* Stated task: Write out the Project Euler Problem 4 post below in full, word for word, keeping every line of its code.

* Excerpt to read:
-- begin --
Project Euler - Problem 4

Welcome to week 4 of my Project Euler series.

Problem 4:
Find the largest palindrome made from the product of two 3-digit numbers.

Details:

A palindromic number reads the same both ways. The largest palindrome made from the product of two 2-digit numbers is 9009 = 91 99.

Find the largest palindrome made from the product of two 3-digit numbers.

Code:

// Find the largest palindrome made from the product of two 3-digit numbers.

class Problem4

{

    static void Main(string[] args)

    {

        int product;

        int answer = 0;

        string productString;

        for (int i = 999; i > 99; i--)

        {

            for (int j = 999; j > 99; j--)

            {

                product = i * j;

                productString= product.ToString();

                if (productString == ReverseString(productString))

                {

                    if (product > answer)

                    {

                        answer = product;

                    }

                }

            }

        }

        Console.WriteLine(answer);

        Console.Read();

    }

    private static string ReverseString(string input)

    {

        var inputArray = input.ToCharArray();

        var reversedValue = string.Empty;

        for (int i = input.Length-1; i >= 0; i--)
-- end --
* Supplied entries:
-- begin --
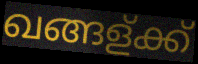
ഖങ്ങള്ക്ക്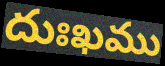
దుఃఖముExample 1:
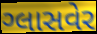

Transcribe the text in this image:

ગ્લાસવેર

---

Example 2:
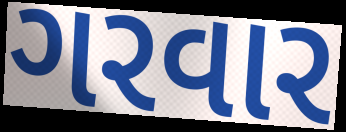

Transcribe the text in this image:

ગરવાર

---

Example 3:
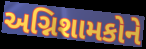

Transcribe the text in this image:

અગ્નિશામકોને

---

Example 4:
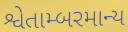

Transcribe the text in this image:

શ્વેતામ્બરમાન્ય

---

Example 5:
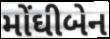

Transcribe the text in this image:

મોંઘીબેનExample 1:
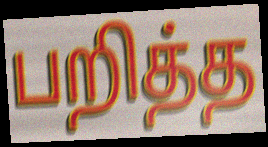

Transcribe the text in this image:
-- end --
-- begin --
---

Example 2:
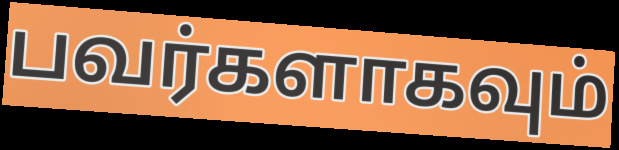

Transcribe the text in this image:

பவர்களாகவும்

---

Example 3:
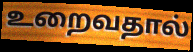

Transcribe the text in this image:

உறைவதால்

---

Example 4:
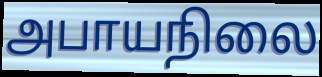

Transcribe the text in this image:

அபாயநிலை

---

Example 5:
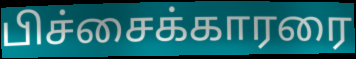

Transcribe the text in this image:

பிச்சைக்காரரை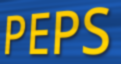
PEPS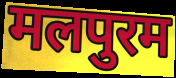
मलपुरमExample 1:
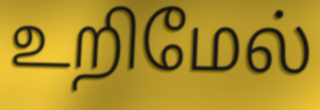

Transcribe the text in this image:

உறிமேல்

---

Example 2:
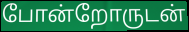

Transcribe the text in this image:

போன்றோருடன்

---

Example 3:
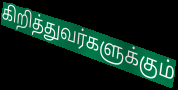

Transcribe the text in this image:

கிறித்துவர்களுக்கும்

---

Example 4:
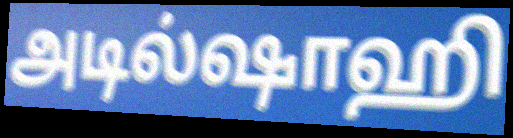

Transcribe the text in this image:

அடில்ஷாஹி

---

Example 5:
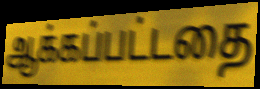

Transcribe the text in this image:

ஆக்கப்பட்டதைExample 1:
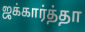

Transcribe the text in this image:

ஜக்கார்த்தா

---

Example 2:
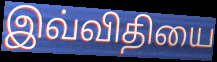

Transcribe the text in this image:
-- end --
* Result for this exercise:
Project Euler - Problem 4

Welcome to week 4 of my Project Euler series.

Problem 4:
Find the largest palindrome made from the product of two 3-digit numbers.

Details:

A palindromic number reads the same both ways. The largest palindrome made from the product of two 2-digit numbers is 9009 = 91 99.

Find the largest palindrome made from the product of two 3-digit numbers.

Code:

// Find the largest palindrome made from the product of two 3-digit numbers.

class Problem4

{

    static void Main(string[] args)

    {

        int product;

        int answer = 0;

        string productString;

        for (int i = 999; i > 99; i--)

        {

            for (int j = 999; j > 99; j--)

            {

                product = i * j;

                productString= product.ToString();

                if (productString == ReverseString(productString))

                {

                    if (product > answer)

                    {

                        answer = product;

                    }

                }

            }

        }

        Console.WriteLine(answer);

        Console.Read();

    }

    private static string ReverseString(string input)

    {

        var inputArray = input.ToCharArray();

        var reversedValue = string.Empty;

        for (int i = input.Length-1; i >= 0; i--)